Micheline Carrier fait partie de ces êtres qui partent sans jamais vous quitter. Elle m’est présente, dans tous mes mots, mes choix, mes actions. Dans toutes mes pensées. L’abordage du jour est difficile sans son bonjour joyeux qui claquait à l’aube comme une voile au long cours.

Je l’ai déjà écrit, ici, il y a un an (1), Micheline a créé le site Sisyphe en juin 2002, et m’a invitée à la rejoindre à l’automne de la même année. Ce site encyclopédique est devenu l’œuvre de sa vie. Elle a choisi le nom Sisyphe, parce qu’il est un symbole à la fois de liberté, de détermination, et de vigilance pour les femmes qui doivent toujours recommencer à faire valoir leur droit à l’existence et à la parole.

Dès sa création, Sisyphe devient un site de diffusion des idées et des recherches féministes. Il a bénéficié de la collaboration de chercheur-es et d’écrivain-es de grande réputation, de différentes origines et disciplines. Nous y avons publié plus de 5 550 articles (2).

En ce premier anniversaire de sa mort, je voudrais puiser pour vous dans mes souvenirs, les éléments les plus marquants de ce parcours extraordinaire d’écriture et d’actions concrètes. Sur Sisyphe, tout ce qui se passe dans le monde ; la paix, la guerre, la politique, l’environnement, l’économie, etc., concerne les femmes.

Avant de rencontrer Micheline à l’automne 2002, j’avais lu ses articles et interventions ponctuelles dans Le Devoir, ses deux livres, toujours d’actualité, sur la pornographie, ainsi que Doit-on pendre Jocaste ?, une critique du livre "Les enfants de Jocaste", de Christiane Olivier.

J’avais aussi pris connaissance de ses deux premières tentatives de créer un site, au tournant de l’an 2000. Je me souviens qu’elle y a défendu, jusqu’à obtenir justice, les droits lésés d’une employée d’un consulat montréalais qui lui avait demandé son aide. À cette époque, il n’y avait au Québec que deux sites féministes : Netfemmes et Cybersolidaires, ce dernier défendant "le travail du sexe" et le groupe Stella.

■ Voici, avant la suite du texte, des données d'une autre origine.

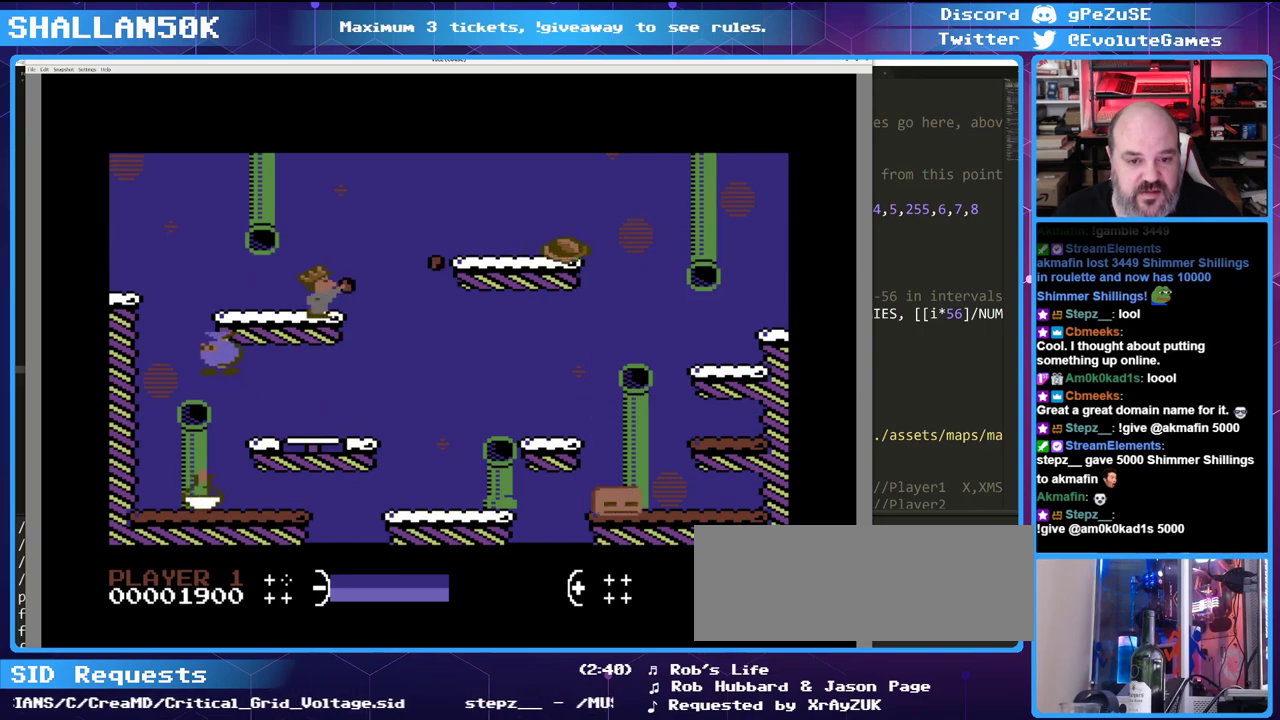
{"keys": [], "events": [[183, "right", "down"], [333, "right", "up"]]}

Les premiers thèmes abordés par Micheline sur son nouveau site concernaient l’antiféminisme, la misogynie, la violence faite aux femmes au Québec et dans le monde.

Femmes du monde

La rubrique Femmes du monde (3) est l’une des plus considérable sur Sisyphe. On y trouve des articles sur les conditions de vie des femmes, notamment, au Moyen-Orient, en Afrique, en Asie, en Amérique latine et centrale. Micheline possédait une conscience aiguë de l’instrumentalisation patriarcale des femmes par les religions. Il n’est donc pas étonnant qu’elle ait consacré, le 21 juillet 2002, l’un des premiers articles sur Sisyphe à la situation des femmes en Afghanistan.

Les femmes devraient être au pouvoir en Afghanistan

Persécutées et séquestrées pendant cinq ans, les femmes afghanes savent de quoi on parle lorsqu’il est question de démocratie et de droits fondamentaux ; elles sont les mieux placées pour veiller à ce que l’État et les institutions respectent ces droits. Avant que les talibans ne les empêchent de travailler et de circuler librement, plusieurs d’entre elles exerçaient des professions (enseignantes, avocates, économistes, femmes d’affaires, etc.). Ces antécédents font d’elles des citoyennes mieux préparées à administrer les affaires de l’État que ceux qui n’ont fait que tenir un fusil depuis un quart de siècle. Lire l’article

Masculinisme 2003

Je me souviens de ses luttes épiques contre les masculinistes qui revendiquaient la garde des enfants, invoquaient le syndrome d’aliénation parentale (SAP) pour faire acquitter les pères incestueux et violents (4). Et elle entreprit la critique sytématique des groupes progressistes qui les défendaient, comme le Centre des médias alternatifs du Québec (CMAQ). Les masculinistes la craignaient, la menaçaient de poursuites judiciaires, mais elle a continué à démasquer leurs manigances. Voici ce qu’elle en dit, le 14 juillet 2003.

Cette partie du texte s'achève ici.